All newborns in California receive a hearing status screening through the California Newborn Hearing Screening Program. Yet upon finding out their child’s’ hearing status, parents are often stunned to find out that interventions and related services are not covered by their health insurance. Only one in ten children in privately funded plans has coverage for hearing aids and hearing aid services, leaving over eight thousand children without any kind of health insurance coverage for their devices. Thousands of families are forced to pay the full cost of hearing aids and hearing aid services, approximately $3,500, out of their own pockets. According to the California Health Benefits Review Program analysis of AB 1601, an estimated 195 children who need hearing aids simply do not have them because their families cannot afford to pay the out-of-pocket costs, and would receive hearing aids for the first time as a result of this bill. In addition to involuntarily foregoing hearing aids, the absence of coverage for these services may force children who have hearing aids to delay maintenance, fittings, adjustments, or visits to their audiologist.

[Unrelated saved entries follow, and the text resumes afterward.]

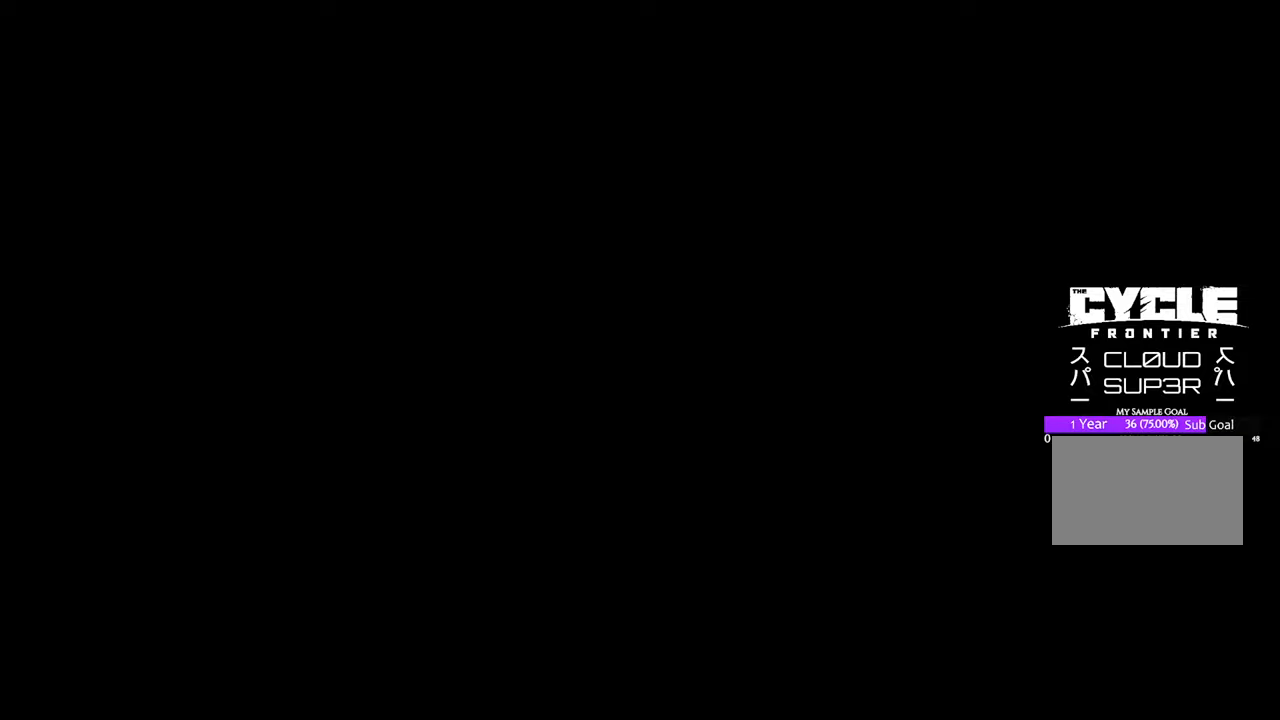
{"keys": [], "mouse": [], "mouse_move": "still", "events": []}
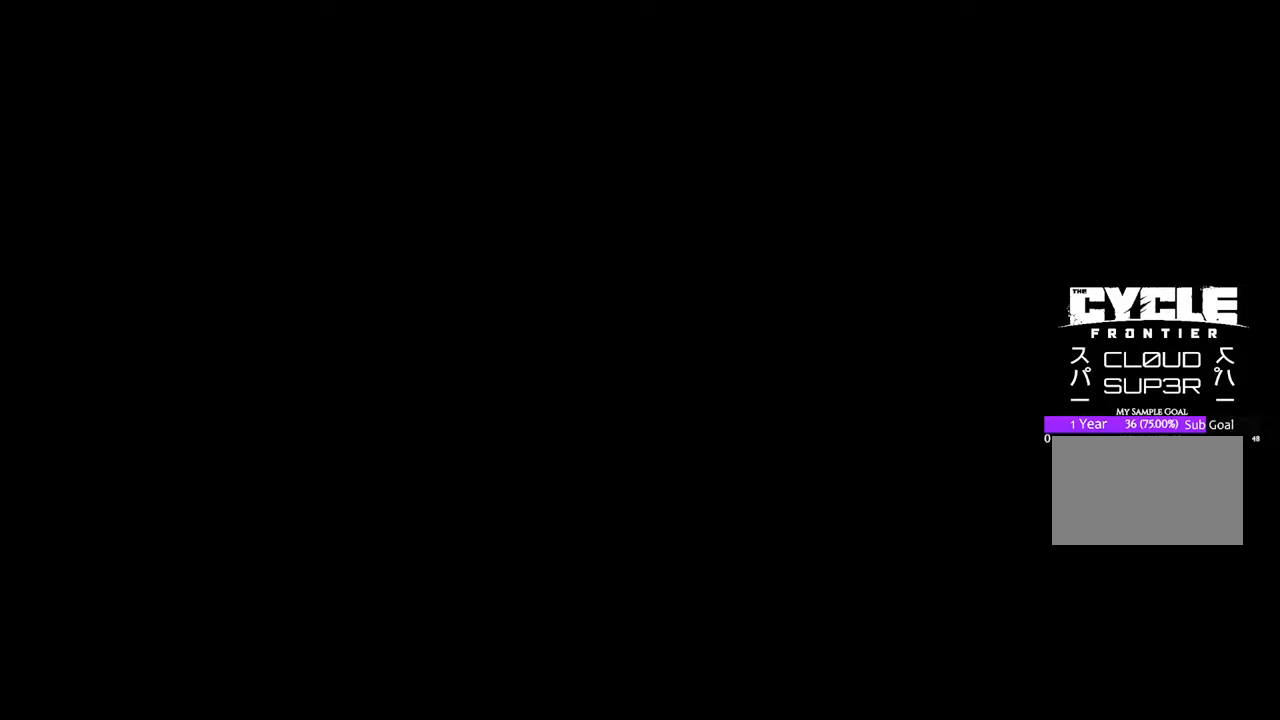
{"keys": [], "mouse": ["left"], "mouse_move": "still", "events": [[16, "mouse_left", "down"]]}
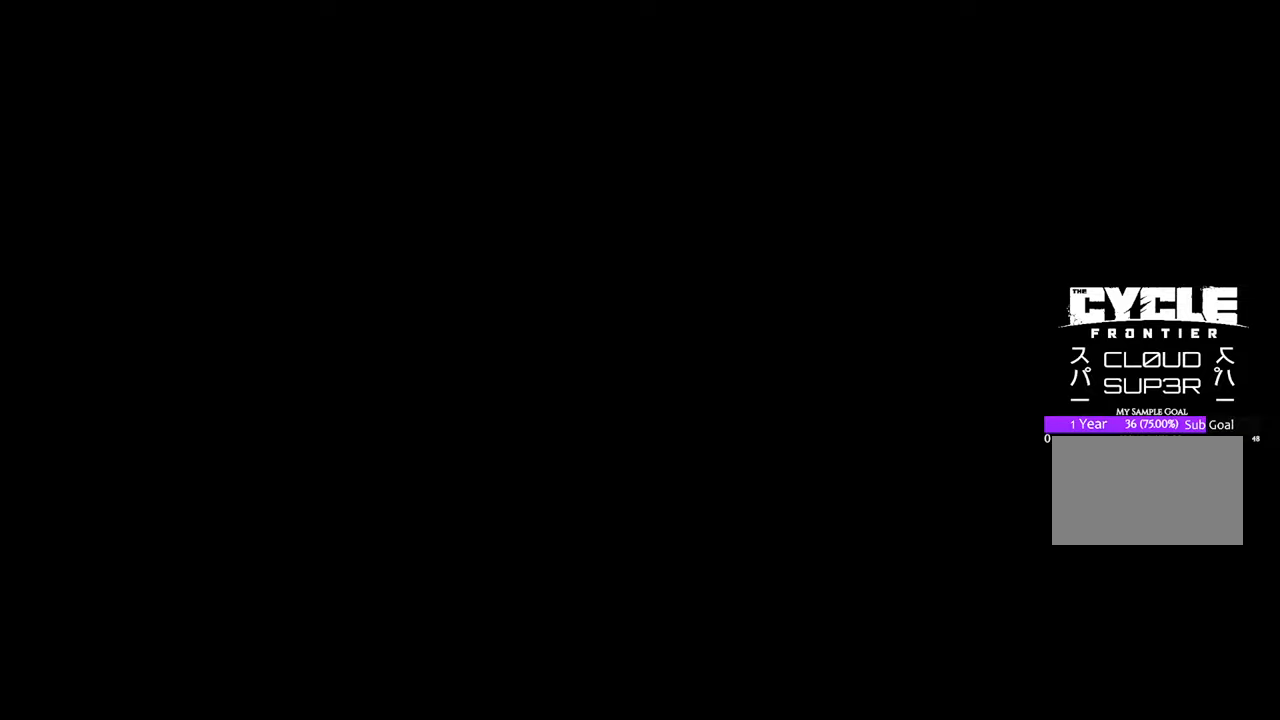
{"keys": [], "mouse": [], "mouse_move": "left", "events": [[433, "mouse_left", "up"]]}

Access to hearing aids is not just a health access issue, but one of education equity as well. Deaf or hard of hearing children often benefit the most from multi-sensory approaches to learning that incorporate both visual and spoken language; without access to hearing aids, these children are deprived of an important tool for language development. Additionally, classrooms can often be equipped with assistive learning device systems, such as FM systems, but if a child does not have a hearing aid, they cannot benefit from these systems.
AB 1601, which is now headed to the Assembly Appropriations Committee, is similar to AB 2004, a bill introduced by Assemblymember Bloom last year, which received bipartisan support before being held in the Senate Appropriations Committee.
Richard Bloom represents California’s 50th Assembly District, which comprises the communities of Agoura Hills, Bel Air, Beverly Hills, Brentwood, Hollywood, Malibu, Pacific Palisades, Santa Monica, Topanga, West Hollywood, and West Los Angeles.